Open chrisbrickhouse opened 8 months ago

chrisbrickhouse commented 8 months ago

What feature would you like added?

Let's say you have an audio file with two speakers and for some reason you need to split the audio into separate files for each speaker. So a folder like:

ParentFileName_Speaker01_part1.wav
ParentFileName_Speaker01_part2.wav
ParentFileName_Speaker02_part1.wav

The textgrids can be used to make these splits, but you also need to make textgrids for the new audio files. These new sub-grids lose their precedence relations across files. Depending on the split scheme (say, split by word rather than turn) that can be a negative. Another similar context could be if there is one aligned textgrid for word and phones, and a second for turns and affective coding. Having those hierarchical relations preserved across the files would be useful.

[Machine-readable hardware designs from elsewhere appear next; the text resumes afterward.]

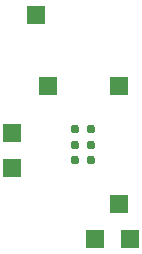
<source format=gbr>
%TF.GenerationSoftware,KiCad,Pcbnew,9.0.2*%
%TF.CreationDate,2025-07-27T18:34:45+02:00*%
%TF.ProjectId,ldomotordriver,6c646f6d-6f74-46f7-9264-72697665722e,rev?*%
%TF.SameCoordinates,Original*%
%TF.FileFunction,Soldermask,Bot*%
%TF.FilePolarity,Negative*%
%FSLAX46Y46*%
G04 Gerber Fmt 4.6, Leading zero omitted, Abs format (unit mm)*
G04 Created by KiCad (PCBNEW 9.0.2) date 2025-07-27 18:34:45*
%MOMM*%
%LPD*%
G01*
G04 APERTURE LIST*
%ADD10R,1.500000X1.500000*%
%ADD11C,0.770000*%
G04 APERTURE END LIST*
D10*
%TO.C,TP4*%
X89000000Y-50000000D03*
%TD*%
%TO.C,TP2*%
X93000000Y-63000000D03*
%TD*%
%TO.C,TP6*%
X86000000Y-54000000D03*
%TD*%
%TO.C,TP7*%
X95000000Y-60000000D03*
%TD*%
%TO.C,TP8*%
X95000000Y-50000000D03*
%TD*%
%TO.C,TP3*%
X88000000Y-44000000D03*
%TD*%
%TO.C,TP5*%
X86000000Y-57000000D03*
%TD*%
%TO.C,TP1*%
X96000000Y-63000000D03*
%TD*%
D11*
%TO.C,U2*%
X91350000Y-53700000D03*
X91350000Y-55000000D03*
X91350000Y-56300000D03*
X92650000Y-53700000D03*
X92650000Y-55000000D03*
X92650000Y-56300000D03*
%TD*%
M02*

</source>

We could implement this as storing references across instances, so two Words, A and B where A.fol == B. From a structural standpoint, we could say that an alignedTextGrid can contain TierGroups or other text grids; a TextGridGroup

What would the use case be for this feature?

Splitting and merging text grids are what motivated me to propose this, but I could imagine it being useful for workflows where you want to keep phrase-level transcripts or coding out of the phonetic alignment file.

Would you like to help add this feature?

Yes, and I will submit a pull request soon.

Code of Conduct

JoFrhwld commented 7 months ago

Some thoughts:

chrisbrickhouse commented 7 months ago

I think I'm okay moth-balling this idea for right now. In practice, I've found a work-around for my use case so it's not urgent for me, but I think there's still something here long term.

The top level idea is that an ATG instance/file could operate as an abstraction of the file(s) that comprise it. From a logical stand point, there's no reason that Speaker1.atg needs to be composed from only Speaker1.tg and Speaker1.wav. It is possible for Speaker1.atg to be the composition of multiple textgrids and audio files, and the atg stores how they all relate. You can chop the output of an aligner however you want, and the ATG instance will keep track of it all under the hood as if it were still one text grid.

The benefit of the class-based approach to textgrid components is that an ATG could be composed from multiple files that each have a piece of the data. So a TierGroup could be SequenceTiers of Words and Phones (i.e., an aligner output), but another textgrid with the phrase-level transcriptions (i.e., an aligner input) could be imported as a SequenceTier and added to the TierGroup without the need to edit the underlying text grids or output a new one that can get mixed up with all the others that have similar names an extensions. This also gets around the .within and .contains issue, I think, because it would keep the TierGroup as highest level.

So, those are some thoughts on the concept. I don't think implementing that is a priority at the moment because I don't have a use for it, and the sideways relationships wound up not being a problem for what I'm doing.